Source information:

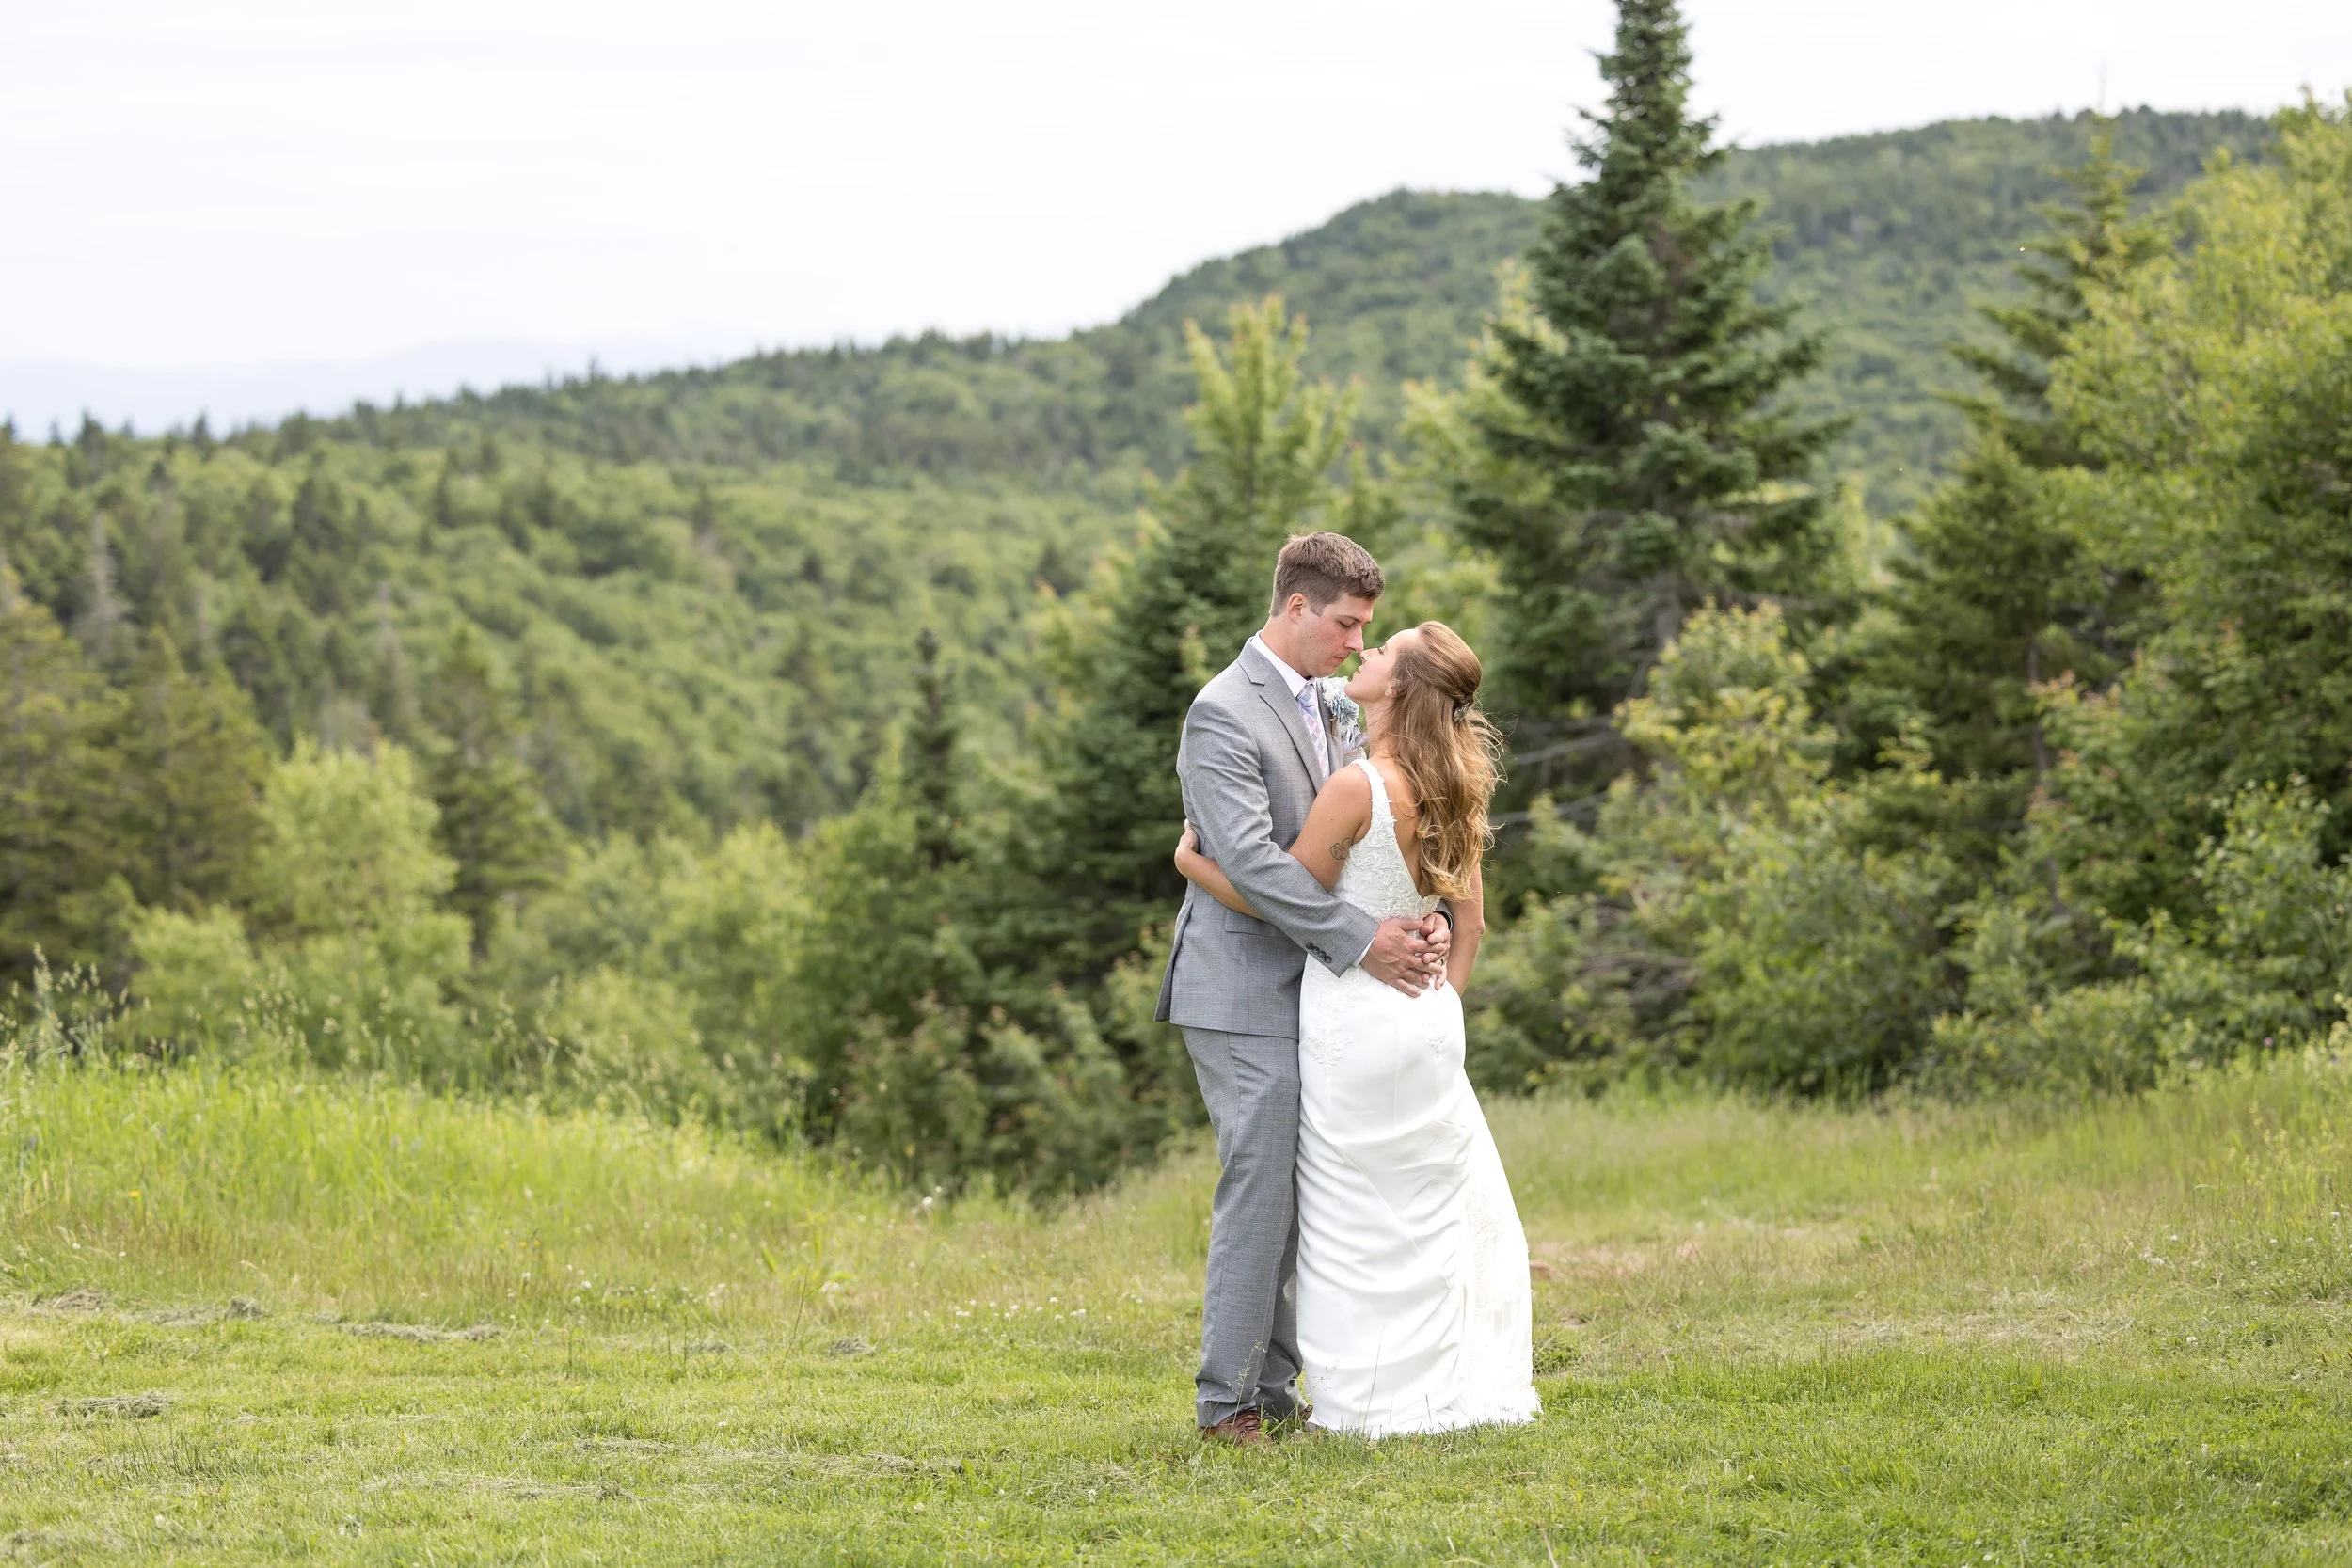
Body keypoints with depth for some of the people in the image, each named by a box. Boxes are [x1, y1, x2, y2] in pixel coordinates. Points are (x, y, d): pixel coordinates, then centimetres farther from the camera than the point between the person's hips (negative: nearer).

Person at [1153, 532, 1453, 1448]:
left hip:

==

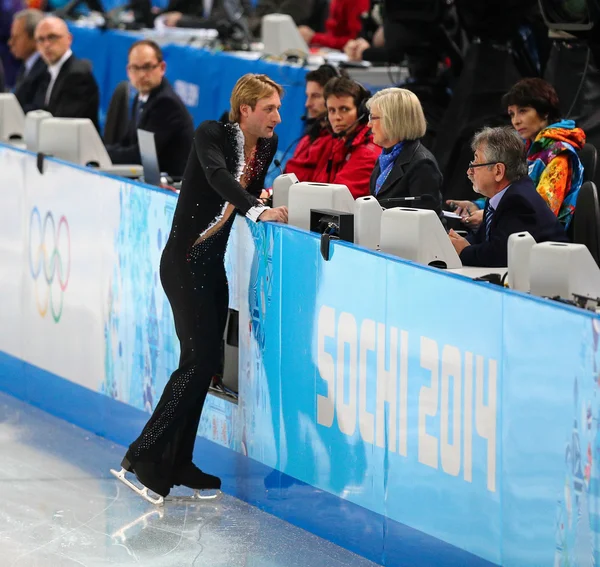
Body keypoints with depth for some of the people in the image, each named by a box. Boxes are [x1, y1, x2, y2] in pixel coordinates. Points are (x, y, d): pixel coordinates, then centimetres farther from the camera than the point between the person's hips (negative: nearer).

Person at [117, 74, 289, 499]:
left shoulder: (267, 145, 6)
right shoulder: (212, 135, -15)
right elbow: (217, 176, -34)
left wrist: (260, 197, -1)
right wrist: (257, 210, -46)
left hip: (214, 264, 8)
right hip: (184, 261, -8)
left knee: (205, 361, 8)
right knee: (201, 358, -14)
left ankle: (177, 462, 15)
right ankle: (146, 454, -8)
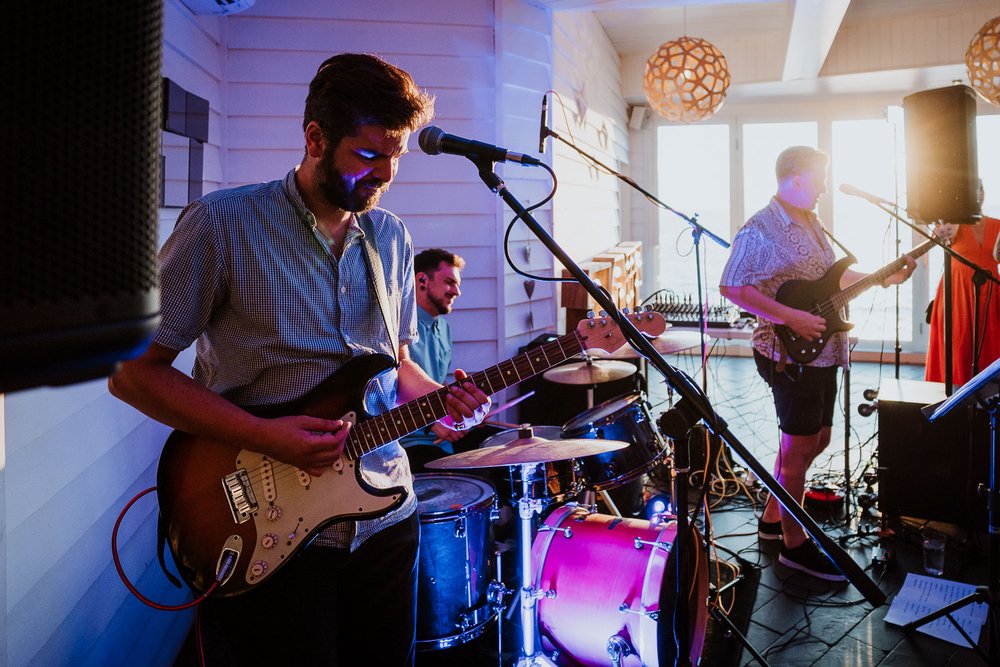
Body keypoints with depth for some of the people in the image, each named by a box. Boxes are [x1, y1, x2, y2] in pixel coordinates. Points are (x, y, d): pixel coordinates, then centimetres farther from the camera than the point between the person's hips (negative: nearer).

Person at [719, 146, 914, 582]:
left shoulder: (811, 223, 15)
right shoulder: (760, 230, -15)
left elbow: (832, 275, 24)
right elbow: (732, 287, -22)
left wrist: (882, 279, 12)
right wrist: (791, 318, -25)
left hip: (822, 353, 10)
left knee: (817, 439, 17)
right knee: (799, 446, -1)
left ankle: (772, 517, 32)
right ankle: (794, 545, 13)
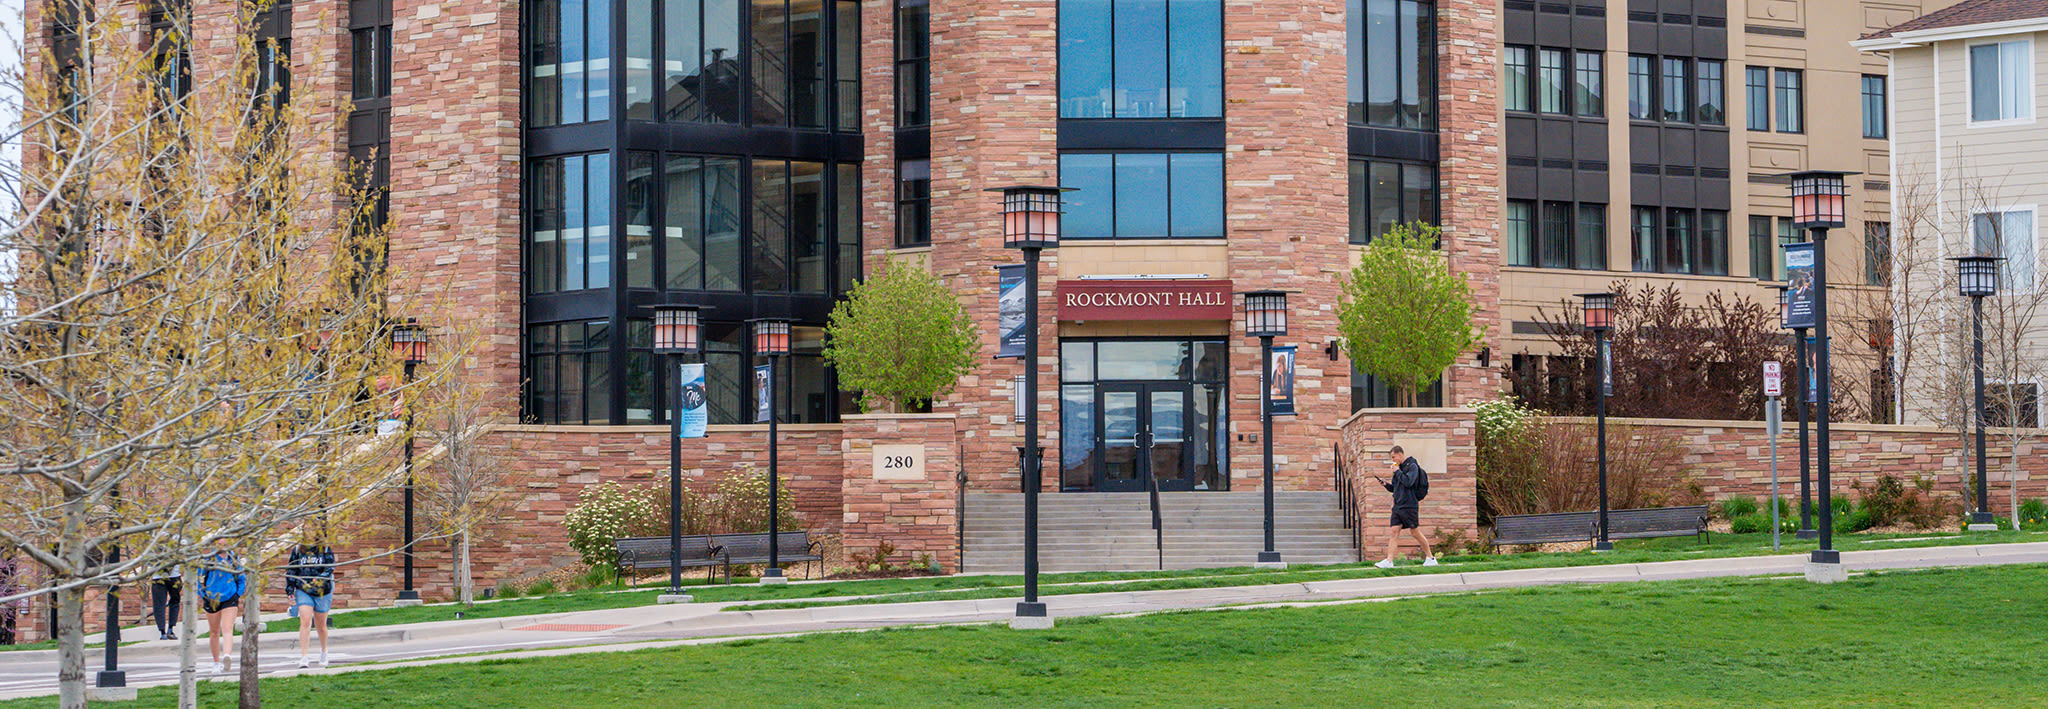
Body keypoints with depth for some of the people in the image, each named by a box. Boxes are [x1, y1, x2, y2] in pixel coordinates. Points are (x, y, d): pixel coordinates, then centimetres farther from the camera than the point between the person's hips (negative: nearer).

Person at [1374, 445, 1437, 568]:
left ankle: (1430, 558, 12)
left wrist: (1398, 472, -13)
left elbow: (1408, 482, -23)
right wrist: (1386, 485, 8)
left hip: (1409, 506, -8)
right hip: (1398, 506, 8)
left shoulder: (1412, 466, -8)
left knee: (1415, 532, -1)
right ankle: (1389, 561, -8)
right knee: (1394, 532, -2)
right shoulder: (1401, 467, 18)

--

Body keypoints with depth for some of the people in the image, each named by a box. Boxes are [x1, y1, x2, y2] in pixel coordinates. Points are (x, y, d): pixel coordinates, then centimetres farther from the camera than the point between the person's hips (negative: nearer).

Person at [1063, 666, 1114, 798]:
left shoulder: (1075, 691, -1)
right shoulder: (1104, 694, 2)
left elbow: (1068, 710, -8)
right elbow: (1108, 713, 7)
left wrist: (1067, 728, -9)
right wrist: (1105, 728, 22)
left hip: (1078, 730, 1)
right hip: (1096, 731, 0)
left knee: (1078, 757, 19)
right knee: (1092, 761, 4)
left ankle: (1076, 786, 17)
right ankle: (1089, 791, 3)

Work request: Set down again, unchanged, the lines above from the line with "left wrist: (1398, 472, -13)" to the line with "right shoulder: (1401, 467, 18)", both of those lines included.

Solution for this task:
left wrist: (1398, 472, -13)
left elbow: (1408, 482, -23)
right wrist: (1386, 485, 8)
left hip: (1409, 506, -8)
right hip: (1398, 506, 8)
left shoulder: (1412, 466, -8)
left knee: (1415, 532, -1)
right ankle: (1389, 561, -8)
right knee: (1394, 532, -2)
right shoulder: (1401, 467, 18)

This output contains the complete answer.